In the long run, we are confident the amount of recycling in Blount County will increase significantly. The question: Who will pay for the increasing costs caused by increased volume?
City of Alcoa offers its residents curbside recycling service.
City of Maryville for more than a decade has provided convenient recycling centers within the city, paid for out of the city’s $2.17 per $100 of assessed value property tax rate which city residents pay in addition to also paying the $2.15 per $100 of assessed value Blount County property tax.
Blount County does not offer any recycling service.
Woodby Recycling, a private company, offers weekly curbside recycling service throughout the county and cities for $12 per month. It has about 400 customers and is also growing.

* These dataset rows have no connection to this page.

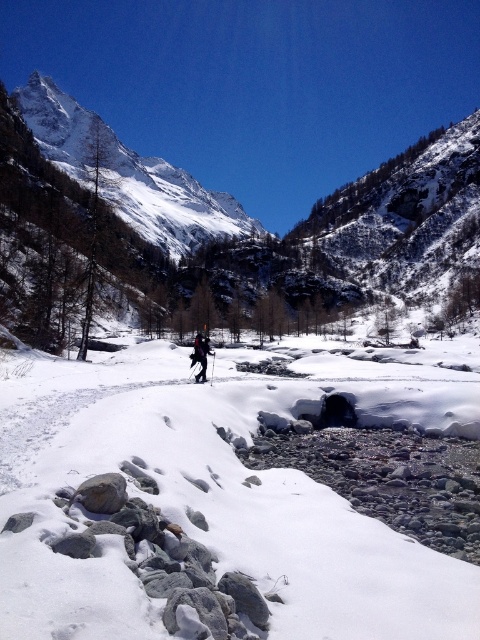
Question: From the image, what is the correct spatial relationship of snowy granite mountain at upper center in relation to black matte ski at center?

Choices:
 (A) above
 (B) below

Answer: (A)

Question: Which object is farther from the camera taking this photo?

Choices:
 (A) white powder snow at center
 (B) gray rock at lower left
 (C) snowy granite mountain at upper center

Answer: (C)

Question: Which object is positioned closest to the white powder snow at center?

Choices:
 (A) snowy granite mountain at upper center
 (B) black matte ski at center

Answer: (B)

Question: Can you confirm if white powder snow at center is positioned to the left of black matte ski at center?

Choices:
 (A) yes
 (B) no

Answer: (B)

Question: Which object is farther from the camera taking this photo?

Choices:
 (A) snowy granite mountain at upper center
 (B) gray rock at lower left
 (C) white powder snow at center
 (D) dark blue jacket at center

Answer: (A)

Question: Does white powder snow at center appear on the right side of snowy granite mountain at upper center?

Choices:
 (A) yes
 (B) no

Answer: (B)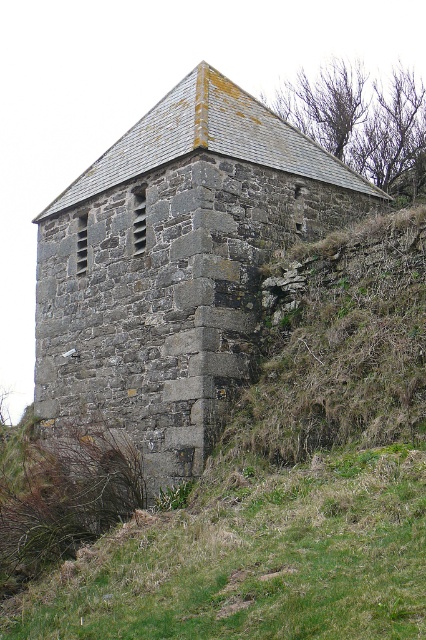
Between point (121, 221) and point (389, 609), which one is positioned in front?

Point (389, 609)

Is gray stone tower at center in front of green grassy at lower center?

No, it is not.

Where is `gray stone tower at center`? gray stone tower at center is located at coordinates (175, 266).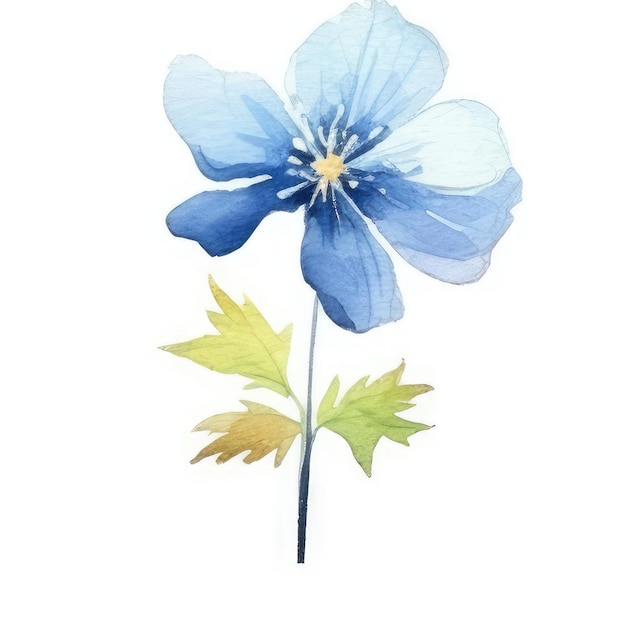
What are the coordinates of `art` in the screenshot? It's located at (392, 394).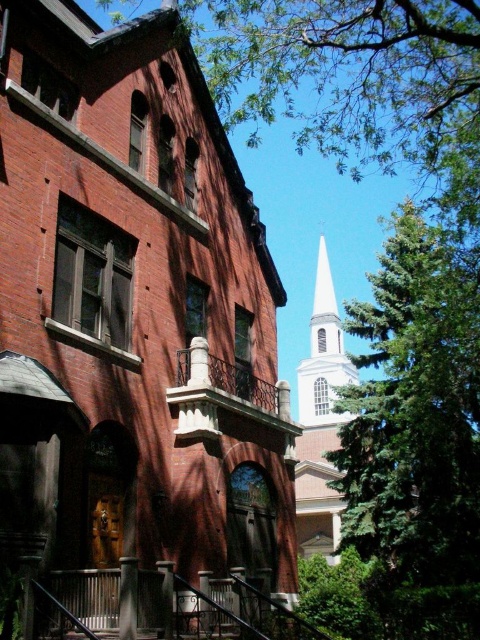
You are an architect designing a new city layout and need to ensure that the white steeple at upper center and the white smooth steeple at upper right are visible from a central plaza. Given their widths, which steeple would appear narrower when viewed from the plaza?

The white steeple at upper center appears narrower because its width is less than that of the white smooth steeple at upper right.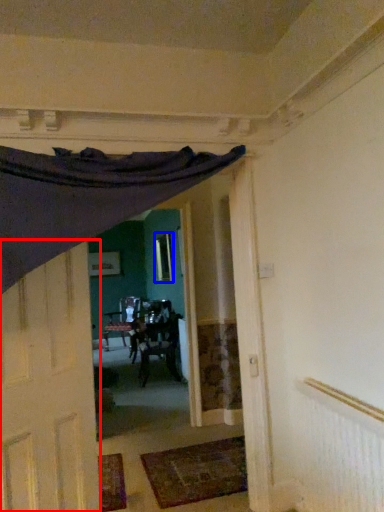
Question: Among these objects, which one is farthest to the camera, door (highlighted by a red box) or window (highlighted by a blue box)?

Choices:
 (A) door
 (B) window

Answer: (B)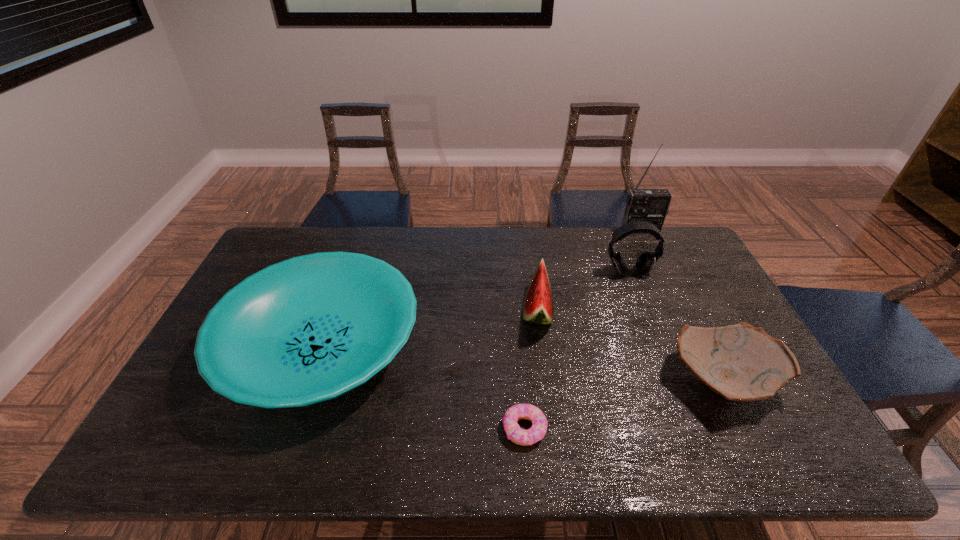
Find the location of `object at the left edge`. object at the left edge is located at coordinates (308, 329).

Find the location of a particular element. radio receiver present at the right edge is located at coordinates (649, 205).

This screenshot has height=540, width=960. What are the coordinates of `pottery present at the right edge` in the screenshot? It's located at (740, 362).

This screenshot has width=960, height=540. Find the location of `object positioned at the near left corner`. object positioned at the near left corner is located at coordinates (308, 329).

In order to click on object present at the far right corner in this screenshot , I will do `click(649, 205)`.

Image resolution: width=960 pixels, height=540 pixels. Identify the location of vacant region at the far edge of the desktop. (555, 239).

You are a GUI agent. You are given a task and a screenshot of the screen. Output one action in this format:
    pyautogui.click(x=<x>, y=<y>)
    Task: Click on the vacant space at the near edge of the desktop
    
    Given the screenshot: What is the action you would take?
    tap(570, 456)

Since the beginning of the Maryville service, which originally required separation of items to be recycled by type, it has allowed Blount residents from outside the city to use the city service free of charge. A survey indicated that approximately one-half of recycled items in the Maryville system are placed there by non-city residents, leaving city of Maryville residents paying for a nonexistent county service.
About a year ago, Maryville moved to a single-stream system which accepts plastic, glass bottles, metal, aluminum cans, newspapers, magazines, phone books, mixed paper and flattened cardboard. ROCKTenn, a Knox recycler, picks up the recyclables and hauls them to Knoxville where they are separated. While this system is more efficient, it has greatly increased use of the city of Maryville’s recycling centers with half of the use now coming from non-city residents.
There is no question that recycling will continue to increase considerably in the days ahead. No action has been taken yet but the matter was discussed at a work session of City Fathers. The city of Maryville, like Blount County government, has had numerous budget and personnel reductions to meet difficult times. It is unlikely the city can continue to leave the centers open to non-city residents.
Maryville is considering reducing hours, locations and the cost of stationing personnel at its centers to allow only city residents to use them unless other options of financial support of the rapidly growing practice are offered.
While we don’t know of any resident opposed to recycling, even if you were, recycling keeps a lot of material out of the county landfill taking it longer to fill up, reducing future costs.